# [TEXT TO READ]
_ _ _ _ _

As shown in FIG. 4, when the use of the 3D audio generating device 10 is started, based on an instruction from the control device 20, an image of the virtual space VS as seen from an initial viewpoint is displayed on the display unit of the output device 40 (S10). The initial viewpoint may be a viewpoint within a predetermined virtual space VS. If the 3D audio generating device 10 is configured to be able to detect the position and posture of the user, the initial viewpoint may be set within the virtual space VS according to the position and posture of the user.
The viewpoint can be changed from the initial viewpoint according to an instruction from the user via the input device 30, or in response to a change in the position or posture of the user detected by the 3D audio generating device 10. The control device 20 moves the viewpoint in response to the instruction or a change in the position or posture of the user, and controls the display on the output device 40 so that the movement of the viewpoint is reflected in the display on the display unit.
Next, the target sound is selected based on an instruction from the user (S11). For example, when a predetermined operation is made on the input device 30, the control device 20 causes the display unit of the output device 40 to display a menu area. When a section in the menu area indicating a sound selection is selected, the control device 20 causes the display unit of the output device 40 to display a sound selection area Al showing selectable sounds. FIG. 5 shows an example of the sound selection area A1. The user selects a desired sound in the sound selection area Al via the input device 30, and the selected sound is set as the target sound.
Once the target sound is selected, the control device 20 places an operation object in the virtual space VS (S12). As a result, the operated object is reflected in the display on the display unit of the output device 40. The operated object has a shape and size that allows the user to grab it, such as a circle or a sphere, and is placed near the viewpoint of the user in the virtual space VS. The operated object may have an appearance that indicates the target sound by using characters or the like.
According to an instruction from the user via the input device 30, the control device 20 moves the operated object, and generates the trajectory line TL at a position corresponding to the trajectory of the movement of the operated object (S13). As a result, the movement and trajectory line TL of the operated object is reflected in the display on the display unit of the output device 40.

_ _ _ _ _

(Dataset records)

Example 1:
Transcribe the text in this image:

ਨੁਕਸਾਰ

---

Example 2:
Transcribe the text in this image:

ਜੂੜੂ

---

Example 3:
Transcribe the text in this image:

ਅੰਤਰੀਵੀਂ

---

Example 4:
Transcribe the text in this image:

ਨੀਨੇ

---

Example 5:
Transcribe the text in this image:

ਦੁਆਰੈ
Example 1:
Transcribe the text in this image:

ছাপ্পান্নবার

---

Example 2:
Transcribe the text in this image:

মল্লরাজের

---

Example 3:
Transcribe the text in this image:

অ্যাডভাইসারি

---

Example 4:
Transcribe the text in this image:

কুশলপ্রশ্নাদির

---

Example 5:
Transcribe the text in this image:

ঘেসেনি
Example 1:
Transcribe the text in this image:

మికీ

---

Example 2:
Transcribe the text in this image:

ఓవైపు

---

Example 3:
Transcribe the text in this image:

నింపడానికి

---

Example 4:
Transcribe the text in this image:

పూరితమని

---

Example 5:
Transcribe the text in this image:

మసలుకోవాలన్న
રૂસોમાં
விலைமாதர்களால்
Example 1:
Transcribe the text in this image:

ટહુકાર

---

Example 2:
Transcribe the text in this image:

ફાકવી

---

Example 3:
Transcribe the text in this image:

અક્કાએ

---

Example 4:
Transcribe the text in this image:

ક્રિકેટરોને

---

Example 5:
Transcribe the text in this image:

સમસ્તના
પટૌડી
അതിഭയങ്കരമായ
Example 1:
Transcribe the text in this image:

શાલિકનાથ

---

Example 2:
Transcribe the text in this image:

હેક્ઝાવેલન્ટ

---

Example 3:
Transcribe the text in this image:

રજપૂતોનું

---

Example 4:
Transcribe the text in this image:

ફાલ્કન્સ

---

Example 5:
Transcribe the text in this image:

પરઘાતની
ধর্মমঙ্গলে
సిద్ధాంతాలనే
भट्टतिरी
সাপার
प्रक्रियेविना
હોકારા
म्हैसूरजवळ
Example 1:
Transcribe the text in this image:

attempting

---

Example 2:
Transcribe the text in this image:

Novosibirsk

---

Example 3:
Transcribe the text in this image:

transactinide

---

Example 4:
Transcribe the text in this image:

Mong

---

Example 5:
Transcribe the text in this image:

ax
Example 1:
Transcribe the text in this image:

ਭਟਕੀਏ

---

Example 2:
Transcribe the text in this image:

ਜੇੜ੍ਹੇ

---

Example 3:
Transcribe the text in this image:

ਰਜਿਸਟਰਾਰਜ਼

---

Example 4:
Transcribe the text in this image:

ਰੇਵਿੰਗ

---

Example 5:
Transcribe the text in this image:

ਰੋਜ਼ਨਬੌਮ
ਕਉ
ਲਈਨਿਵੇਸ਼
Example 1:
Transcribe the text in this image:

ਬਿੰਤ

_ _ _ _ _

# [TASK SET]
- A) Answer these questions about the passage on the 3D audio generating device:
(i) Which step label accompanies the selection of the target sound?
(ii) What shapes are offered as examples for the operated object?
(iii) What does the control device 20 generate at a position matching the path of the operated object's movement?
- B) Which devices in the passage on the 3D audio generating device carry a reference numeral? Give each one with its numeral.
- C) Extend the passage on the 3D audio generating device, starting after its final sentence.

# [RESPONSES PER TASK]
- A)
(i) S11
(ii) A circle or a sphere
(iii) The trajectory line TL

- B)
3D audio generating device 10
control device 20
input device 30
output device 40

- C)
Specifically, the user places the operated object at a desired start point, for example by grabbing it, and moves the operated object from the start point along a desired trajectory to a desired end point. The result is the trajectory line TL formed along the positions through which the operated object has passed.
FIG. 6 shows a schematic diagram of how the trajectory line TL is generated when the 3D audio generating device 10 is embodied in a head-mounted display and its controller, and the movement of the operated object is instructed by the user moving his or her hand. For ease of understanding, FIG. 6 shows a view of the virtual space VS from the outside with a user Ur located at a viewpoint position set in the virtual space VS.
As shown in FIG. 6, the trajectory line TL is formed in the virtual space VS at a position where the operated object OD has passed. An image of the virtual space VS seen from the viewpoint is displayed on the display unit of the output device 40, and the area of the virtual space VS displayed on the display unit changes as the viewpoint moves in response to movements of the user. When the user operates a controller, that is, the input device 30 to grab the operated object OD, and moves the controller by moving his or her hand, the operated object OD moves so as to reflect the movement of the hand, that is, the movement of the controller. The trajectory line TL is drawn along positions through which the operated object OD has passed, at a speed corresponding to the speed of the movement of the operated object OD.
For example, the trajectory line TL can be formed so as to surround the user Ur, or the trajectory line TL can be formed so as to form a picture or pattern depicting the outline of an animal, plant, or the like. A movement assist object may be used to move the operated object OD to an area that is out of reach, such as an area above. For example, the movement assist object is rod-shaped, and the operated object OD is supported by the tip of the movement auxiliary object. The user can grab and move the movement assist object so that the operated object OD can be moved further than when the user grabs and moves the operated object OD.
Returning to FIG. 4, once the trajectory line TL is generated, the control device 20 sets source positions of the target sound along the trajectory line TL, and generates 3D audio data by setting the reproduction speed of the target sound to a speed corresponding to the drawing speed of the trajectory line TL (S14). In other words, the control device 20 sets the source position of the target sound so that it moves over time from the start point to the end point of the trajectory line TL. The movement speed of the source position preferably corresponds to the drawing speed of the trajectory line TL. In addition, the control device 20 sets the reproduction speed depending on the source position of the target sound so that the reproduction speed of the target sound is high at positions where the drawing speed of the trajectory line TL is high, and the reproduction speed of the target sound is low at positions where the drawing speed of the trajectory line TL is low. In other words, the reproduction speed is set so that the position and drawing speed of the trajectory line TL correspond to the source position and reproduction speed of the target sound.
The 3D audio data is thus generated. According to the 3D audio generating device 10 of this embodiment, the user can three-dimensionally specify the sound source position by drawing a line in a 3D space. This enables creating 3D audio by an intuitive action. The reproduction speed can also be specified intuitively by changing the drawing speed.
In the flow shown in FIG. 4, the control unit 21 performs the processing of S10 and S12 as the virtual space management unit 21a, the processing of S11 and S13 as the drawing management unit 21b, and the processing of S14 as the data generating unit 21c.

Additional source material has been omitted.